Inflammation severity, and not coagulopathy, is the most important predictor of ACLF and bleeding in AD. The Padua model can be used to identify individuals with AD at risk of ACLF.

Impact and implications

A better understanding of haemostasis in individuals with acutely decompensated cirrhosis may help to identify those at higher risk of progression and complications. In this prospective study, we found no significant association between alterations of haemostasis and cirrhosis progression, indicating that the assessment of haemostatic alterations is not useful to identify those at risk.
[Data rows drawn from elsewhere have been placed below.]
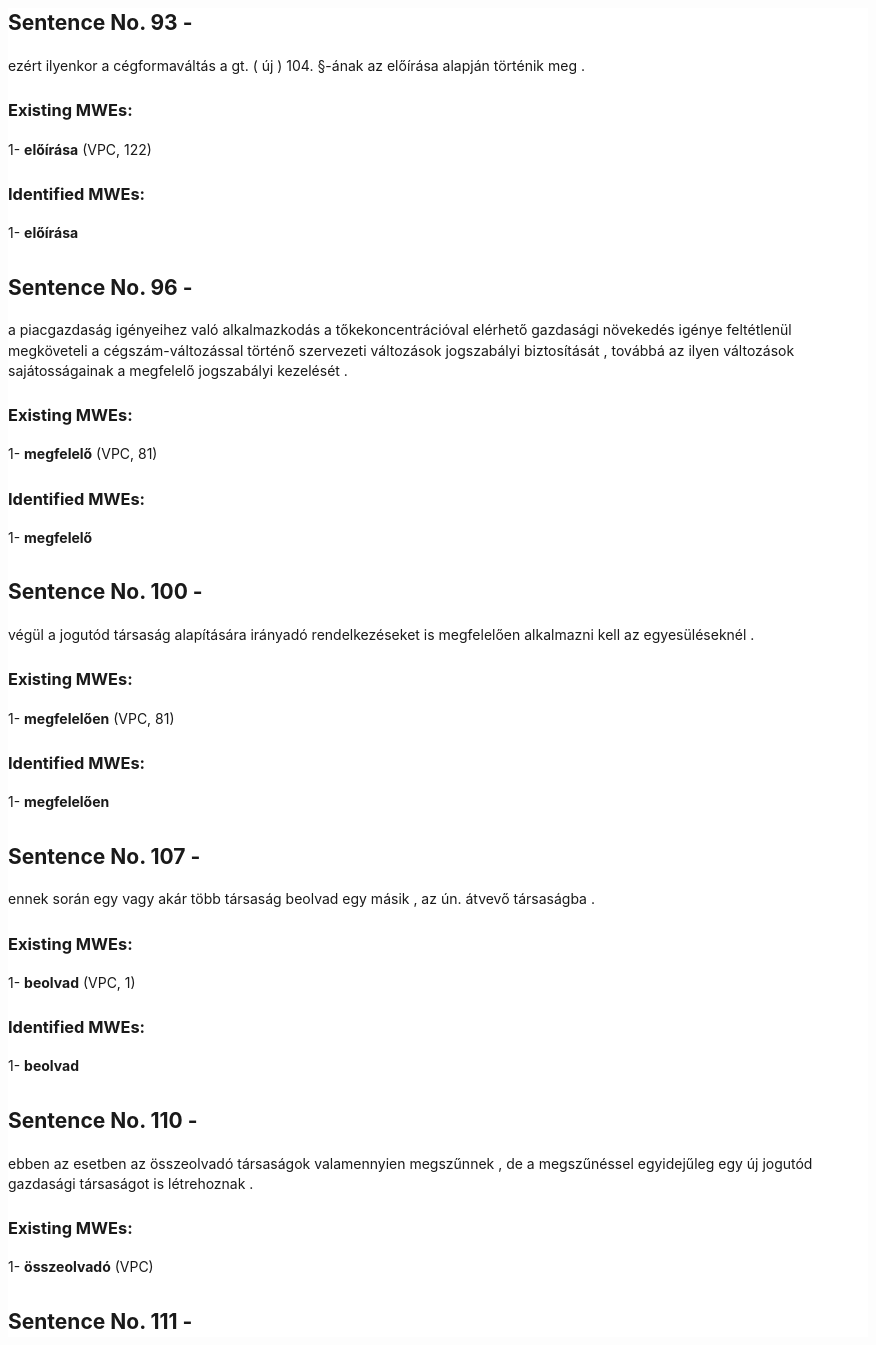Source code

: ## Sentence No. 93 - 
ezért ilyenkor a cégformaváltás a gt. ( új ) 104. §-ának az előírása alapján történik meg . 
### Existing MWEs: 
1- **előírása** (VPC, 122)
### Identified MWEs: 
1- **előírása** 
## Sentence No. 96 - 
a piacgazdaság igényeihez való alkalmazkodás a tőkekoncentrációval elérhető gazdasági növekedés igénye feltétlenül megköveteli a cégszám-változással történő szervezeti változások jogszabályi biztosítását , továbbá az ilyen változások sajátosságainak a megfelelő jogszabályi kezelését . 
### Existing MWEs: 
1- **megfelelő** (VPC, 81)
### Identified MWEs: 
1- **megfelelő** 
## Sentence No. 100 - 
végül a jogutód társaság alapítására irányadó rendelkezéseket is megfelelően alkalmazni kell az egyesüléseknél . 
### Existing MWEs: 
1- **megfelelően** (VPC, 81)
### Identified MWEs: 
1- **megfelelően** 
## Sentence No. 107 - 
ennek során egy vagy akár több társaság beolvad egy másik , az ún. átvevő társaságba . 
### Existing MWEs: 
1- **beolvad** (VPC, 1)
### Identified MWEs: 
1- **beolvad** 
## Sentence No. 110 - 
ebben az esetben az összeolvadó társaságok valamennyien megszűnnek , de a megszűnéssel egyidejűleg egy új jogutód gazdasági társaságot is létrehoznak . 
### Existing MWEs: 
1- **összeolvadó** (VPC)
## Sentence No. 111 -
However, we found that C-reactive protein (a simple blood test that reflects severity of inflammation) and severity of chronic liver disease itself (as assessed by specific scores) were associated with cirrhosis progression and development of bleeding complications. Therefore, we developed a simple predictive model – based on C-reactive protein and liver disease scores – that, if validated by independent studies, could be used in clinical practice to assist physicians in identifying individuals with decompensated cirrhosis at higher risk of disease progression and death (i.e. in whom to consider an expedited evaluation for liver transplantation).